7-ARAF SÜRESİ
34-Şimdi sakın biz bu haramları
yapageldik, bir felaketini görmedik,
nice topluluklar da yapıyor bir şey olmuyor, demeyiniz. Çünkü her
ümmet, az veya çok her topluluk, küçük veya büyük her toplum ve devlet
için bir ecel; Allah katında tayin edilmiş ve kararlaştırılmış olan bir
vakit ve mühlet vardır ki, azab veya helakleri ona bakar. Allah'a karşı
peygamberlerini yalanlayanların, yalancıların, dinsizlerin,
müşriklerin, isyancıların, günahkârların, edepsizlerin hepsi dünyanın
her tarafında ve her zamanında birden bire cezalandırılıvermezler.

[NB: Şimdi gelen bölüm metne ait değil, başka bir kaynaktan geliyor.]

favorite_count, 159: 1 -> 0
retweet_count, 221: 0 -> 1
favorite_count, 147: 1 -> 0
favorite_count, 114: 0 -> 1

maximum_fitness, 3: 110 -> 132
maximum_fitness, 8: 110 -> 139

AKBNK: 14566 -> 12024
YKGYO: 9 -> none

Çeşitli ümmetlerden her birine ve hatta her ümmetten her ferde mahsus
bir ecel, bir müddet sonu vardır. Birini şu kadar müddet içinde
mahveden bir kötülük, diğerini mahvetmek için daha az veya daha çok bir
müddete dayanmış olur. Şu halde ecelleri geldi, mühletleri bitti mi,
bir saat geri kalamazlar, ileri de gidemezler. Yani o eceli ne bir an
ileri çekebilirler, ne de geri. Ne uzatabilirler, ne kısaltabilirler.

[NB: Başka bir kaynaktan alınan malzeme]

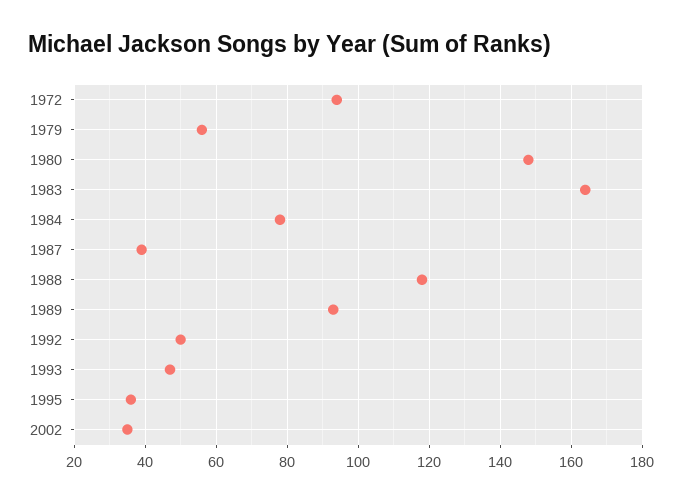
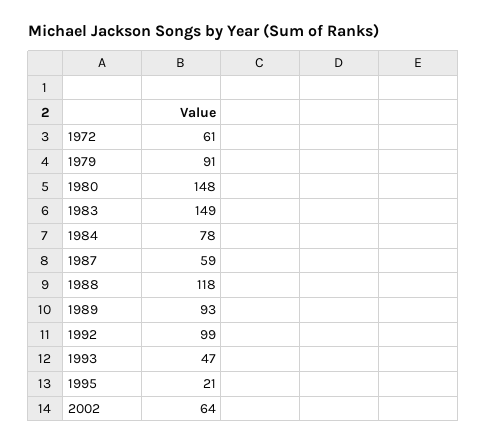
1972: 95 -> 61
1979: 55 -> 91
1983: 165 -> 149
1987: 40 -> 59
1992: 50 -> 99
1995: 35 -> 21
2002: 35 -> 64

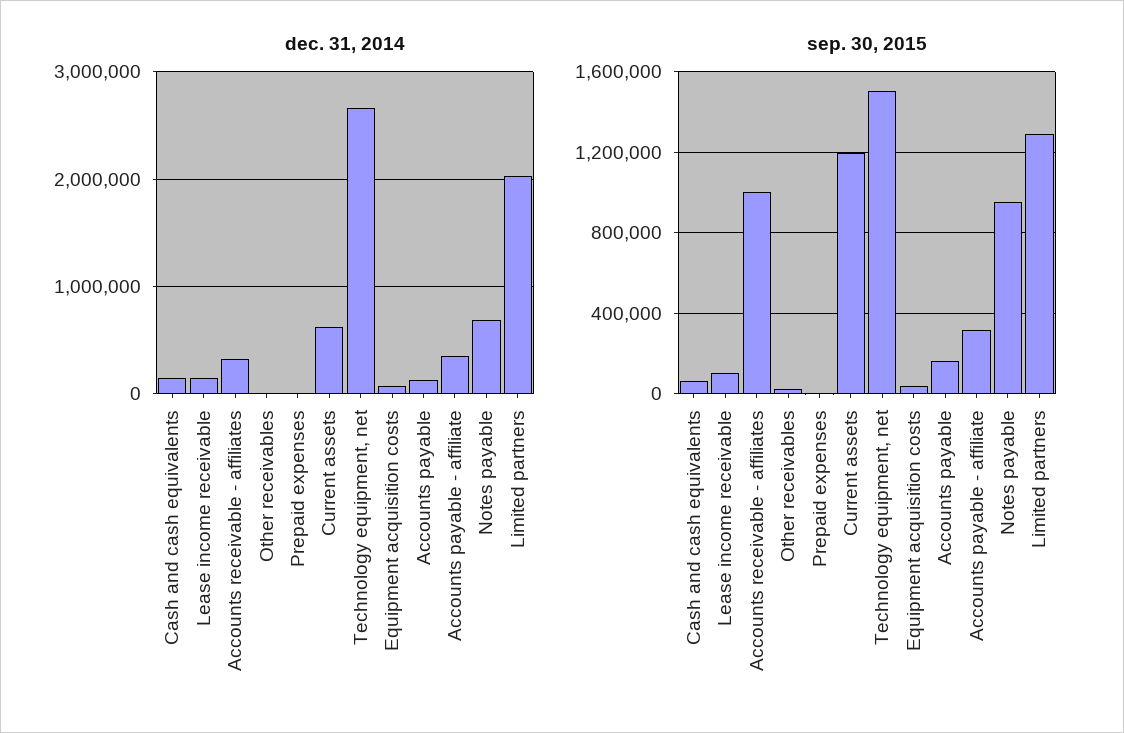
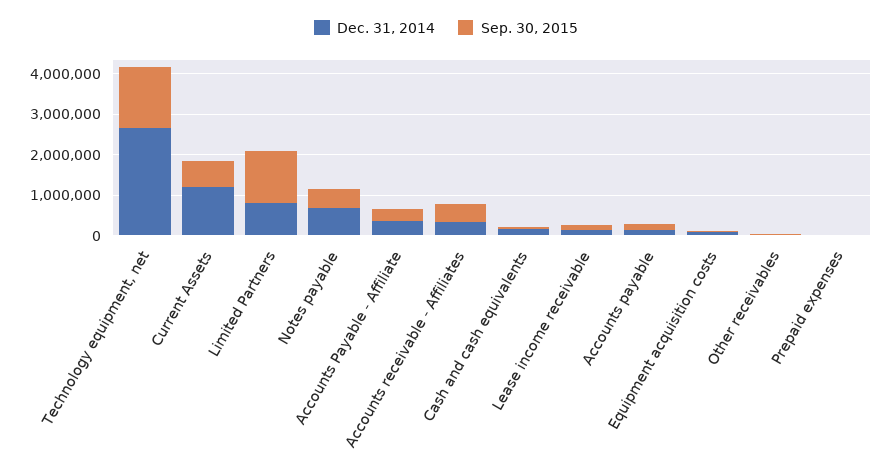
dec. 31, 2014, Current assets: 600000 -> 1200000
dec. 31, 2014, Limited partners: 2000000 -> 800000
sep. 30, 2015, Accounts receivable - affiliates: 1000000 -> 400000
sep. 30, 2015, Current assets: 1200000 -> 600000
sep. 30, 2015, Notes payable: 950000 -> 400000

Biçilen vakti gelince ânı ânında derhal yakalanır, belalarını bulurlar.
Bu müddeti ise ancak Allah bilir. Şu halde bir müddet devam eden bu
müsaadeye aldanıp da sonsuza değin böyle gidecek sanmamalı, fırsat elde
iken hemen tevbekâr olup bir an önce isyandan korunmaya ve Allah'ın
emirlerine yapışmak sûretiyle geleceği temine çalışmalıdır. İbnü Abbas
ve tefsircilerin çoğunluğunun tercihine göre bu âyetteki ecel, söz
gelişine göre mutlak ömür mânâsına olmayıp, "azab ve helak eceli" demek
olduğundan "her ümmetin bir eceli vardır" kanunu, fertleri dinlerine
bağlı olan bir ümmetin, dünyanın sonuna kadar yaşayabilmesine engel
değildir. Bundan günah ve ahlâksızlık içinde koşan kâfir ve âsi
ümmetlerin bir müddet nâil oldukları görünüşteki refah ve safaya bakıp
da arkalarına düşmemek ve onları bâkî kalacak sanıp da ahlâk ve
hareketlerini ve medeniyet tavırlarını benimsenecek bir örnek saymamak
gerektiğini anlamalıdır.
35-36- Yani insanlar içinde Allah
tarafından gönderilip Allah'ın âyetlerini tebliğ ve beyan eden hak
peygamberlere karşı yalan uyduran, yalan yere peygamberlik taslayıp din
vazetmeye kalkışan sahtekâr ve yalancı iftiracılardan ve yahut
Allah'tan gereğince korkan ve doğru müminlerin zıddına "Allah'ın
âyetlerini yalanlayan kâfirlerden daha zalim, daha haksız kim
olabilir?" Bunlara kitaptan nasibleri erer, ecellerine göre yazılmış,
takdir edilmiş olan rızıklarından, ömürlerinden,"İnkâr edeni az
bir süre geçindiririm." (Bakara, 2/126) âyeti delaletince aslında "az
bir şey olan" dünya nimetlerinden kısmetlerini alırlar ve asıl
nasibleri olan yüzkarası ile giderler... Yani nihayet böyle olurlar.
Allah'tan gelen ölüm elçileri, ölüm veya azab melekleri karşısında
Allah'tan başka taptıklarını kaybederler ve kendi kâfirliklerine
kendileri şahitlik ederek can verirler.